Saturday, May 15, 2010

Roubini: Lauds Austrian Economics; Hangs with Soros

Nouriel Roubini continues to be one of the most fascinating economists operating today. His new book is just out, Crisis Economics: A Crash Course in the Future of Finance. I haven't had a chance to read the book yet, but I did skim through it this afternoon at a Borders Books.

During my quick skim , I found that Roubini treats the Austrian School of economics with respect, something which is obviously not the norm among the Keynesian crowd. He correctly notes in the book that the anti-regulation conclusions of the Austrian school almost force an Austrian economist  to  be a libertarian. He also correctly understands that the Austrians are against, from a policy perspective point of view, central banks printing money in the first place and that Austrians are against printing money as a solution to the downturn.

Two areas I would disagree with Roubini on in his Austrian analysis  are his view of Joseph Schumpeter as the important figure in Austrian economics, and also Roubini's view that the fall off in aggregate demand during the crisis phase of the business cycle can not be solved by the Austrian prescription of allowing the malinvestments to liquidate.

Curiously, both these problems with Roubini's view  were actually key areas of specialty by two Austrian Economics professors who taught at one time at New York University, where Roubini currently teaches. Unfortunately for Roubini, he teaches in the Stern graduate business school , whereas Israel Kirzner and Fritz Machlup taught in another era and in the graduate School of Arts and Sciences.

Kirzner advanced the role of the entrepreneur, from an Austrian perspective, in a much more rigorous fashion than Schumpeter. And he highlighted much more important roles that the entrepreneur plays, than Schumpeter did with his "creative destruction" entrepreneur. Roubini needs to read Kirzner's Competition and Entrepreneurship, pronto.

Further, Roubini calls the debates between Schumpeter and Keynes as most important.  I certainly differ with this view.

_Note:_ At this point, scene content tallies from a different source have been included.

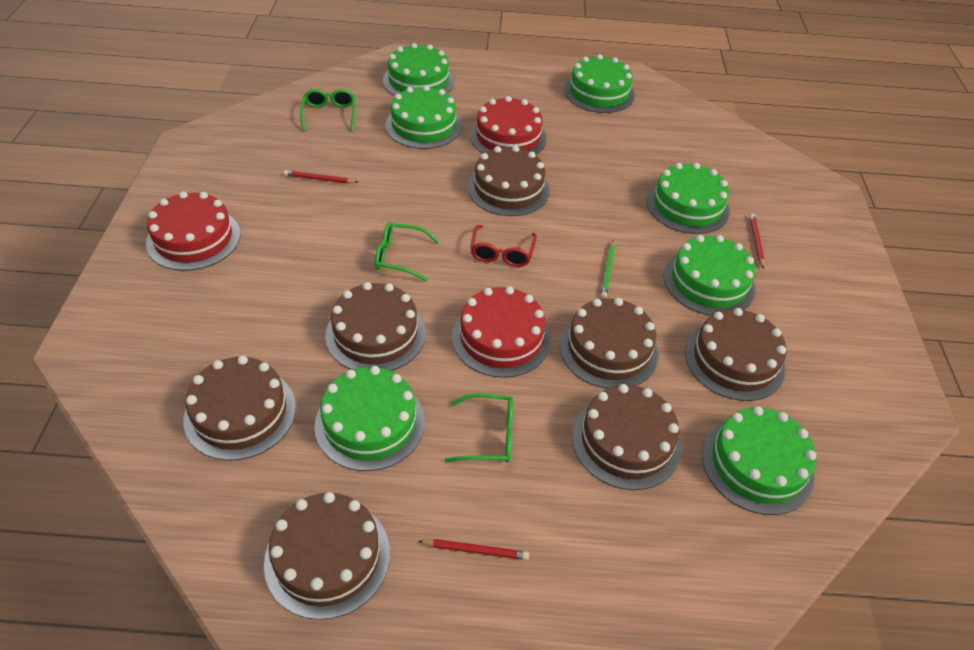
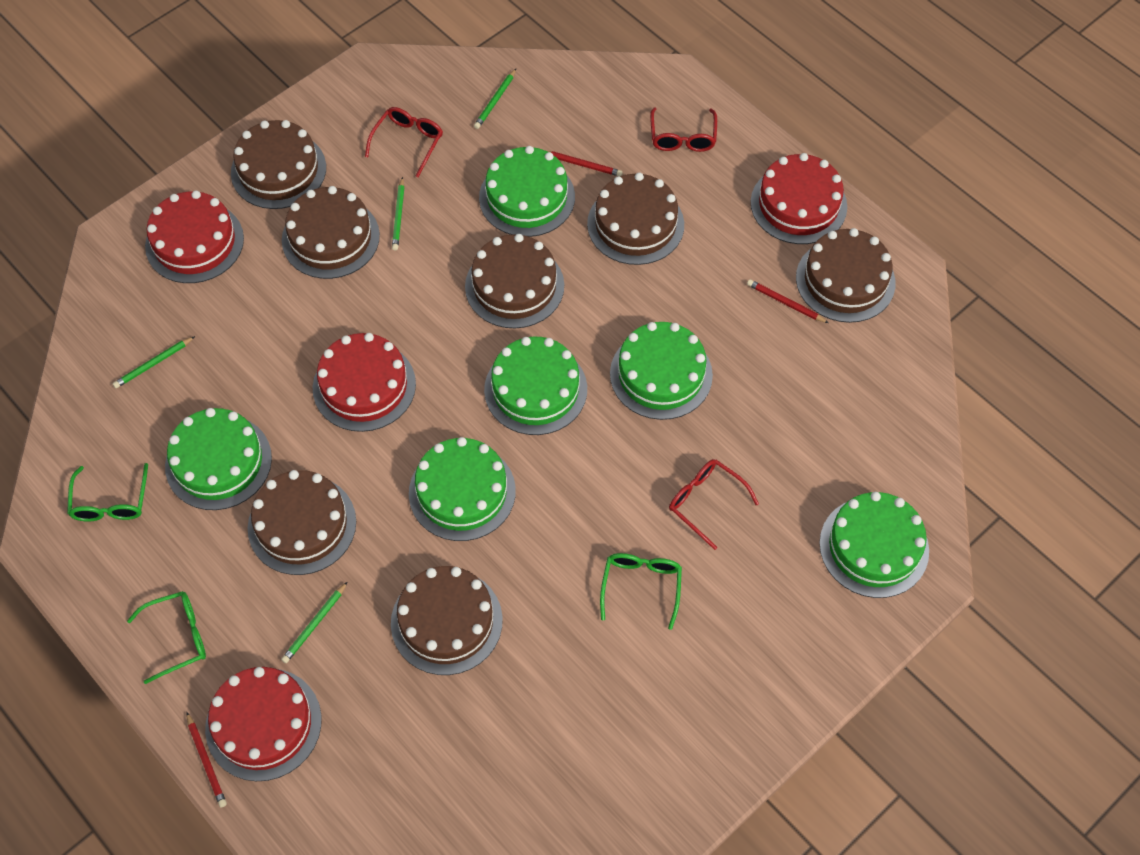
green cake: [315,366,425,471] [383,43,454,96] [385,85,462,149] [564,54,635,113] [646,163,730,234] [664,235,756,316] [702,406,816,515] = 7 -> [165,408,272,510] [409,437,516,541] [479,146,575,237] [484,337,587,435] [610,322,713,420] [819,492,929,598] = 6
green pencil: [601,240,615,298] = 1 -> [113,336,195,388] [281,582,347,663] [392,177,404,251] [474,69,516,129] = 4
red cake: [146,191,240,271] [452,286,551,378] [470,96,547,155] = 3 -> [145,190,244,283] [205,667,322,781] [313,333,416,432] [751,153,847,244] = 4
red glasses: [470,225,537,267] = 1 -> [365,107,443,177] [650,107,717,152] [669,459,759,550] = 3

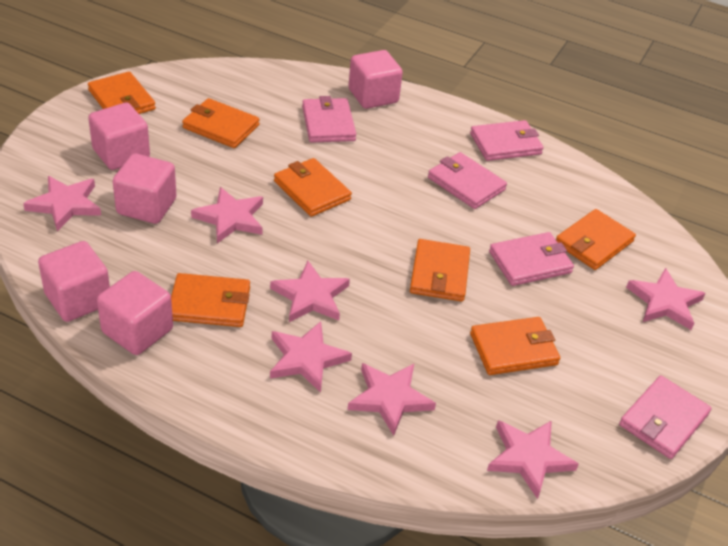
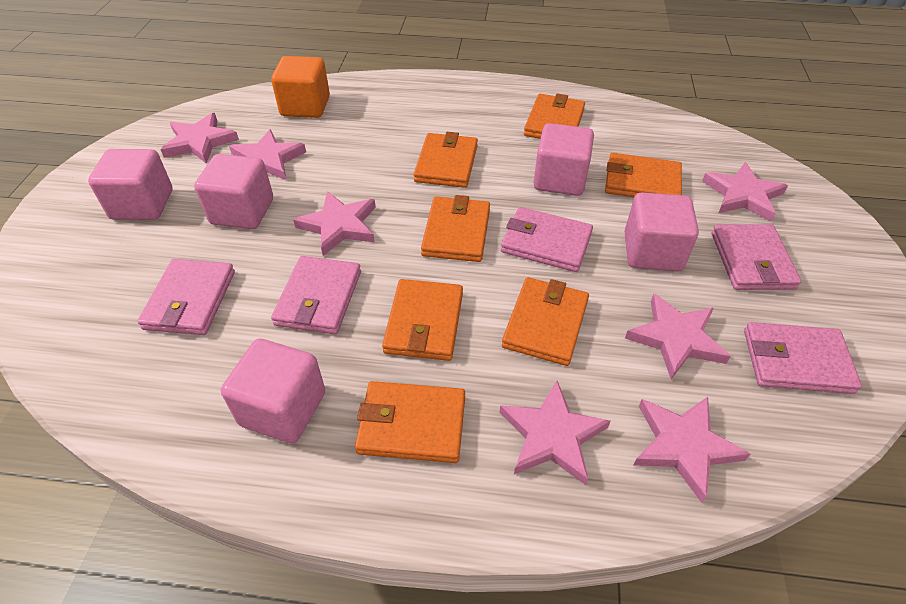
orange cube: none = 0 -> [271,56,330,118] = 1

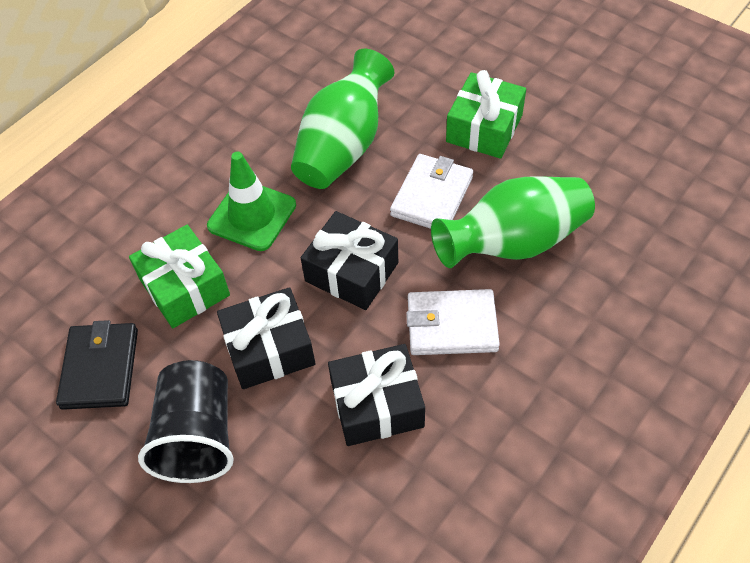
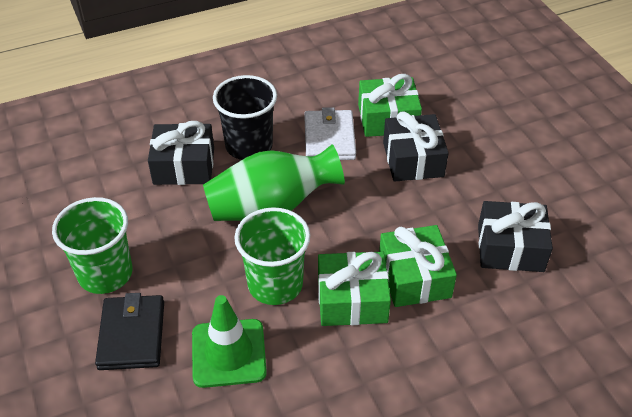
green cup: none = 0 -> [52,197,133,294] [234,207,310,305] = 2
green gift: [129,225,230,328] [446,70,526,159] = 2 -> [318,252,391,326] [358,74,422,137] [379,225,457,307] = 3
green vase: [291,49,394,189] [431,176,595,268] = 2 -> [203,144,345,221] = 1
white wallet: [390,154,473,229] [406,289,500,355] = 2 -> [304,107,356,160] = 1

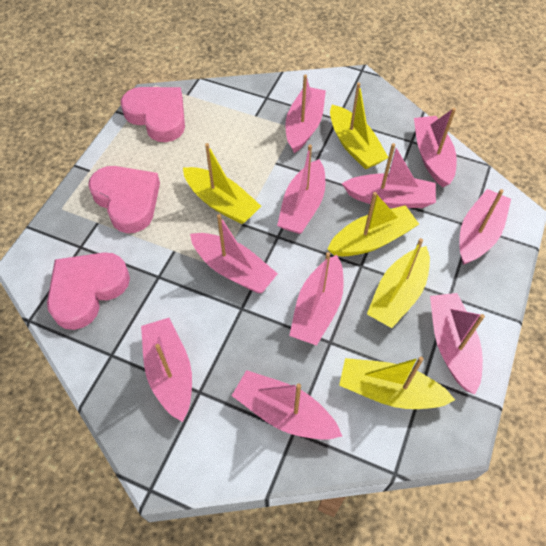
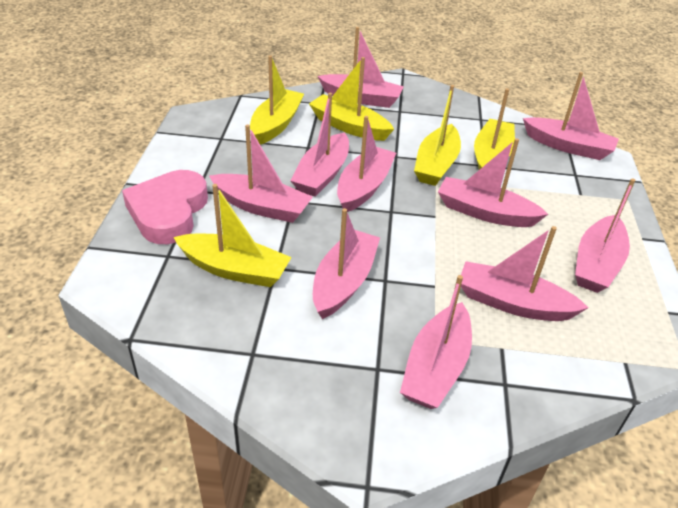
pink heart: [47,252,130,330] [88,166,160,233] [121,87,185,142] = 3 -> [122,170,208,244] = 1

The debates between Austrian economist Fredrich Hayek and Keynes were much more important, as they directly concerned the nature and policies of the business cycle.

Roubini also argues that in the short term the Austrian solution of just allowing the economy to correct itself during a downturn in the business cycle can not work because of the fall in aggregate demand, what I would call the extreme desire to hold cash. Machlup answered Roubini's concerns regarding this very point in a May 1937 paper, Can We Control the Boom?

Aside from Roubini's concerns regarding short-term aggregate demand problems and Austrian solutions, he writes that in the medium-term and the long-term Austrian economics has "something to teach us."

I certainly can't argue with that assessment, although I think he may misunderstand a bit that Austrians aren't anti-debt, but rather any economic misdirection caused by central bank money printing,

Roubini also says that it is a shame that those who follow Keynes, and those who follow Schumpeter, don't  talk to each. This is true, but representing the Austrians, here he should have listed Mises, Hayek and Rothbard. All three have followers in the modern  dayAustrian camps, whereas there are none that I am aware of that would consider themselves as followers of Schumpeter.

The other part of Roubini's book that caught my eye was his hefty acknowledgements where at one point he thanks George Soros for allowing him to use Soros' summer house for writing part of the book.  Now, I know some will immediately jump at this and charge that Roubini is simply a Soros tool. I don't see it that way. Roubini as I have written before is the most  connected economist alive today. He's a skilled operator who knows how to work the global inner elite, Soros et al. Soros has his tools, but Roubini is his own man.


  1. I'd like to meet Roubini, that's for sure.

    Something I find puzzling about his claims that in the short-term Austrian econ "won't work" is that the short-term is only recognizeable as the short-term when one is experiencing it. It can often stretch on for a long time. I'm not sure why in the long-term Say's Law is in effect and "markets clear" but suddenly in the arbitrarily-defined short-term, Say's Law abruptly stops working.

    And yes, I understand prices being sticky, etc. etc. the common Keynesian counters but since the short and long term are ambiguous and arbitrary it seems like a weak counter-argument or refutation of Say's Law.

    Keynesian economists, in other words, should objectively and specifically define how long is "long enough" to know that markets can not/will not clear as they normally should. Only when they've attempted an objective definition can Austrians and other economists begin to debate them on the topic. Without shared premises and definitions we're all speaking past one another.

  2. Roubini has Hayek wrong.

    Hayek advocated monetary action to fight the secondary deflation in the bust phase.

    Clearly robin is talking out of his keister when he writes on Hayek.

  3. NYU's Mario Rizzo could teach Roubini some economic -- he knows more than a bit of Hayek

  4. Hayek wasn't anti-regulation. He was anti-bad regulation. It is just ignorance to suggest otherwise.